Пока студентка заканчивала своё выступление просьбой объявить ей выговор за все ту же политическую близорукость, пишу записку, подаю белесому. Он перегибается через стол, берет записку, развёртывает её.
— Тут просит слова какой‑то посторонний, — говорит белесый, — написано — комсомолец, друг Лещинского. Дадим слово или нет?
— Дадим! — дружно отвечает аудитория. После речи очкастой студентки все они, в том числе и альбинос, стали чуть благодушнее, размякли, что ли.
И вот я на трибуне.
— Да, Рудик виноват, — говорю я, — что скрыл этот важный факт своей биографии. Но дети не могут отвечать за поступки своих отцов, иначе что же получится? — А потом рассказываю, как трудно было Рудику в безотцовские послевоенные годы выбиться в студенты, и что они сами выбрали его комсоргом группы, и что он хорошо учится. — А теперь вы как‑то автоматически и бездушно хотите перечеркнуть всё это, сломать жизнь человеку. Пусть Рудик виноват. Может, ему и стоит записать выговор, но мне за него не страшно, — говорю я, — мне страшно за тех, которые здесь выступали, ведь большинство выпускников вашего факультета будут учить ребят. Чему они их будут учить?
И вот тут это случилось. В этот самый момент.
Рудик срывается со своего стула и тащит меня с трибуны, уцепившись за свитер.
— Что он говорит?! Товарищи, я с вами со всеми согласен, я его не просил!
И становится тихо. Так тихо–тихо.
Как слепой, иду через всю сцену, опрокинув по дороге стул, на котором раньше сидел Рудик. Но я не слышу грохота от падения стула. Слышу, как плачет в притихшей аудитории какая‑то девушка.
Глава тринадцатая
1«Одни плачут, что у них суп жидкий, а другие, что у них жемчуг мелкий», — вспомнилась поговорка по пути. Но когда я позвонил в дверь и увидел глаза Анны Артемьевны, я сам себе сделался неприятен. Сразу стало видно, что здесь — неподдельное горе.

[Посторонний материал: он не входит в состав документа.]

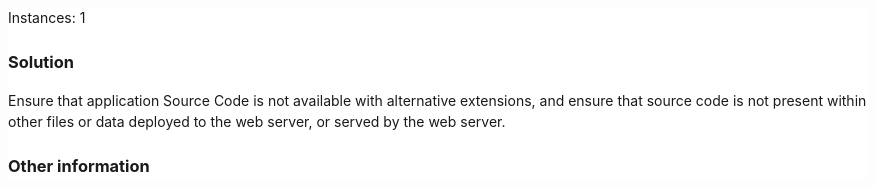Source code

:   
  
  
  
Instances: 1
  
### Solution
<p>Ensure that application Source Code is not available with alternative extensions, and ensure that source code is not present within other files or data deployed to the web server, or served by the web server. </p>
  
### Other information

Телефонный звонок раздался рано утром. Сначала я удивился самому факту, что это вдруг звонит Анна Артемьевна, потом бросил взгляд на будильник, убеждённый, что люди, подобные ей, встают гораздо позже: ещё не было восьми.
Звуки голоса, сочного и молодого, противоречили тому, о чём она говорила:
— Артур, я схожу с ума. Умоляю, приезжайте в любое время, мне не с кем посоветоваться, я не знаю, что делать. Гоша в командировке за границей, я одна. Артур, извините, но мне больше не к кому обратиться.
Когда же спросил, в чём дело, коротко ответила:
— Это не телефонный разговор.
Я объяснил, что у меня сегодня первый съёмочный день, сказал, что смогу быть только вечером.
Отсняв Машеньку, её танец с веером, и подготовив павильон к завтрашней съёмке маленьких танцоров, я приехал и теперь сидел в гостиной перед накрытым для меня столом с ужином и не мог притронуться к еде.
В прекрасных глазах Анны Артемьевны стояли слезы.
— Два магнитофона, мои бриллиантовые серьги, дублёнка — всё исчезло. И Бог с ними, с вещами, но Бори нет уже вторые сутки. Я не знаю, Артур, — заявлять в милицию? Ведь это уже не в первый раз. Он на учёте. С пятнадцати лет мы без конца ищем его по городу.
— И где находите?
— Продает вполцены наши вещи, нанимает на весь день такси, возит приятелей и девиц, случайных знакомых по ресторанам, угощает, как какой‑нибудь купчик, причём сам почти не пьёт.
— Подождите, а где же невеста?
— Позавчера всё кончилось. И слава Богу! У неё выкидыш. Мы дали какое‑то количество денег.
— Понятно. Но ведь он возвращается. Куда ему деваться? И сейчас вернётся. Сколько я помню, вашему Боре семнадцать. Скоро армия.
— Не будет армии. Освободят. Психопатия. Пытался выпросить ключи от отцовской машины.
— У него есть права?
Она отрицательно покачала головой, потом уронила её на руки и заплакала.